Abstract
We quantitatively analyzed, using laser scanning confocal microscopy, the three-dimensional structure of individual senile plaques in Alzheimer disease. We carried out the quantitative analysis using statistical methods to gain insights about the processes that govern Aβ peptide deposition. Our results show that plaques are complex porous structures with characteristic pore sizes. We interpret plaque morphology in the context of a new dynamical model based on competing aggregation and disaggregation processes in kinetic steady-state equilibrium with an additional diffusion process allowing Aβ deposits to diffuse over the surface of plaques.
Although the mechanism whereby Aβ deposition may lead to dementia in Alzheimer disease (AD) is unknown, compelling genetic evidence suggests that aggregation of Aβ to form senile plaques (SP) is an essential component of AD pathophysiology (1–3). Biochemical studies suggest that these Aβ deposits are insoluble, and their formation process is viewed as irreversible. From inspection of AD tissue samples, it is evident that a wide variety of morphologies and textures of SP are present in the AD brain. Their morphologies cannot be explained by known aggregation models (4–8).

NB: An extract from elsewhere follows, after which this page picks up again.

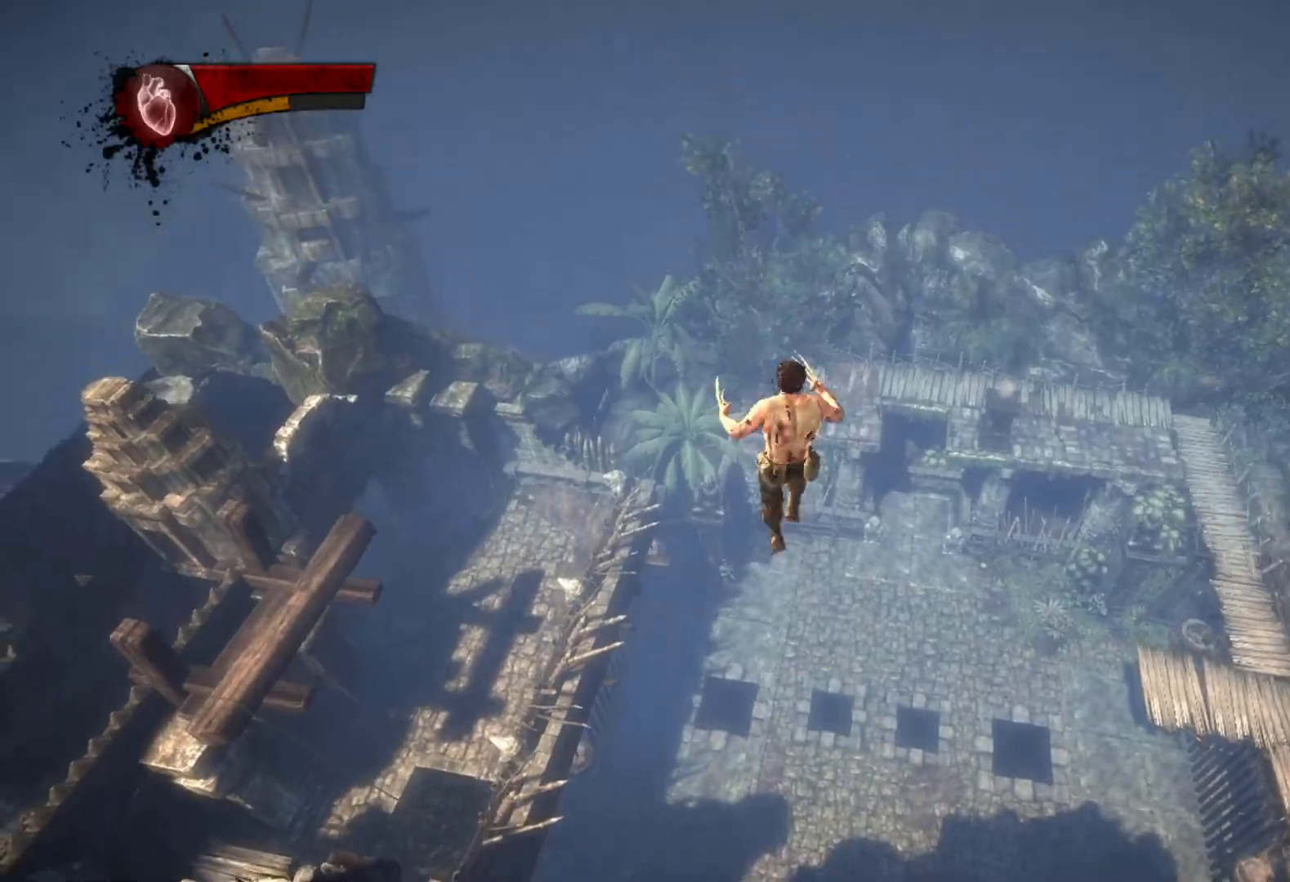
{"buttons": ["CIRCLE", "TRIANGLE"], "left_stick": "up", "right_stick": "center", "events": [[17, "L2", "up"]]}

Aβ is a ≈39- to 42-amino acid amphipathic peptide derived from a portion of the transmembrane domain and extracellular region of the Aβ precursor protein (9). Aβ is a normal cellular product and is present in nanomolar concentrations in biological fluids (10, 11). In vitro, at higher concentrations, it is extremely insoluble and precipitates to form aggregates (12–15). In the AD brain, Aβ deposits form β-pleated, sheets which are the major constituent of SP. Racemized amino acids have been found in Aβ, suggesting that at least some of the deposits are long-lived (16). Given the insoluble nature of Aβ, it is reasonable to predict that plaques would continue to grow in size and number as the disease progresses. However, experimental data show that this is not the case; instead, plaque size and Aβ burden (total percentage) appear to remain relatively constant over a wide range of disease durations (17–19).

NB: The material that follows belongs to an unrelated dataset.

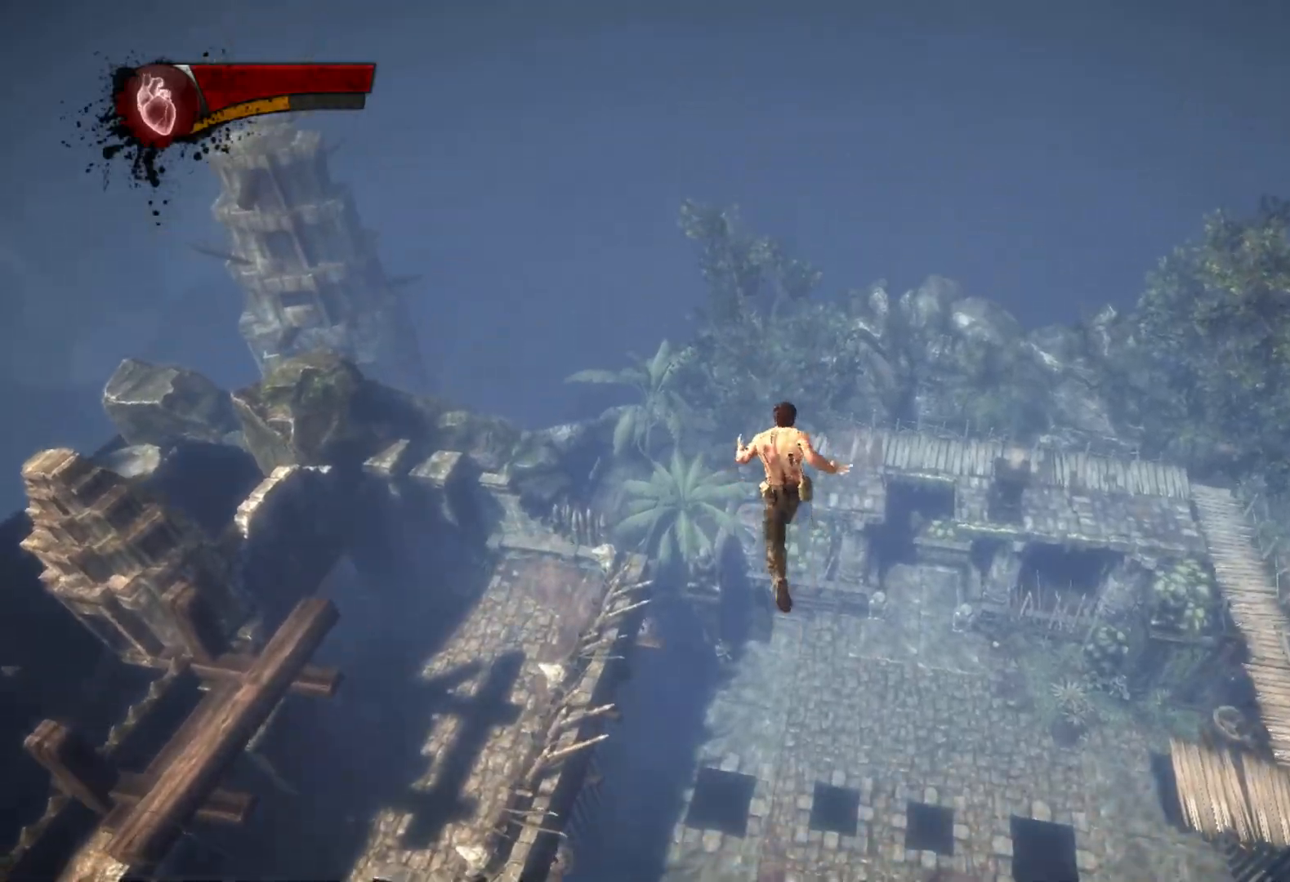
{"buttons": [], "left_stick": "up", "right_stick": "center", "events": [[367, "CIRCLE", "up"], [400, "TRIANGLE", "up"]]}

Optical microscopy of the AD brain reveals innumerable Aβ deposits of various sizes and shapes. In an effort to understand how Aβ deposition occurs and evolves over time, we have examined the fine structure of the SP using confocal scanning laser microscopy (20, 21) and immunofluorescence techniques for Aβ immunostaining. The confocal microscope is able to obtain optical sections that are ≈0.3- to 0.5-μm thick, allowing the reconstruction of the three-dimensional fine structure of a plaque with a resolution close to the theoretical limit of the order of the wavelength of visible light.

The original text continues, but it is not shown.